Reconhecendo embora a complexidade das questões que podem ser levantadas pela imposição, a
uma pessoa, de «tolerar que o próprio corpo seja utilizado como meio de prova», poderá admitir-
se a validade processual das provas assim obtidas sempre que a lei expressamente preveja esse
meio de prova e as condições do seu exercício – em tais situações, como sejam as dos exemplos
enunciados no âmbito médico-legal, estar-se-á porventura ainda longe de «invadir o campo da
inadmissível autoincriminação coerciva» do examinando.
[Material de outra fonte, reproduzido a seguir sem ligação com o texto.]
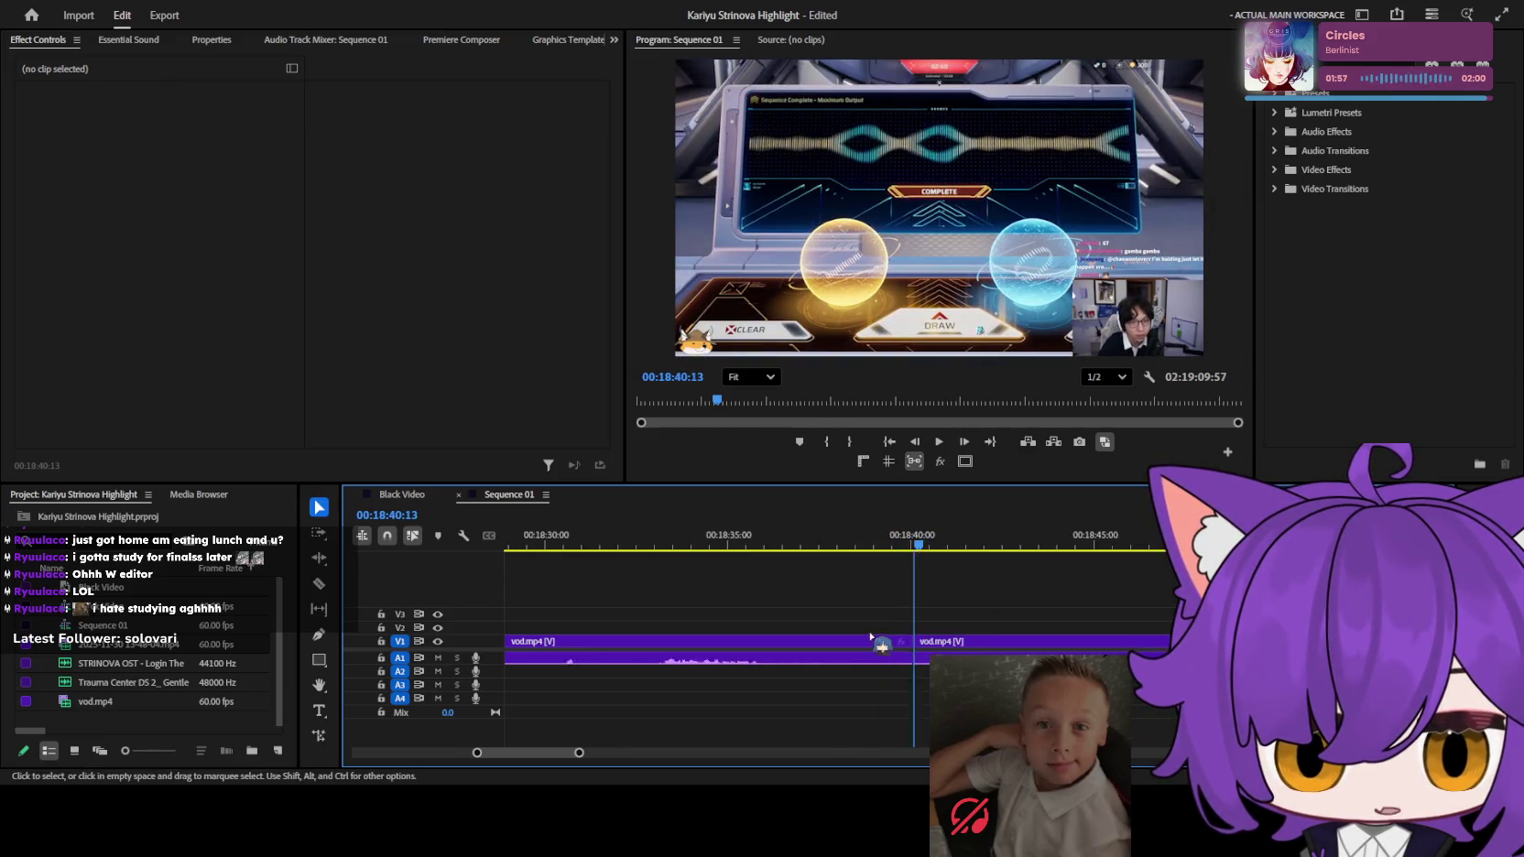
key("space")
key("space")
key("minus")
É este também o entendimento do Tribunal Constitucional, o qual, através dos Acórdãos n.ºs
155/07, de 2-3-2007, e 228/07, de 28-3-2007, veio esclarecer que é constitucionalmente
admissível a colheita coativa de vestígios biológicos de um arguido, ao abrigo do art. 172, n.º 1
do CPP, ordenada por um juiz, para determinação de perfil genético.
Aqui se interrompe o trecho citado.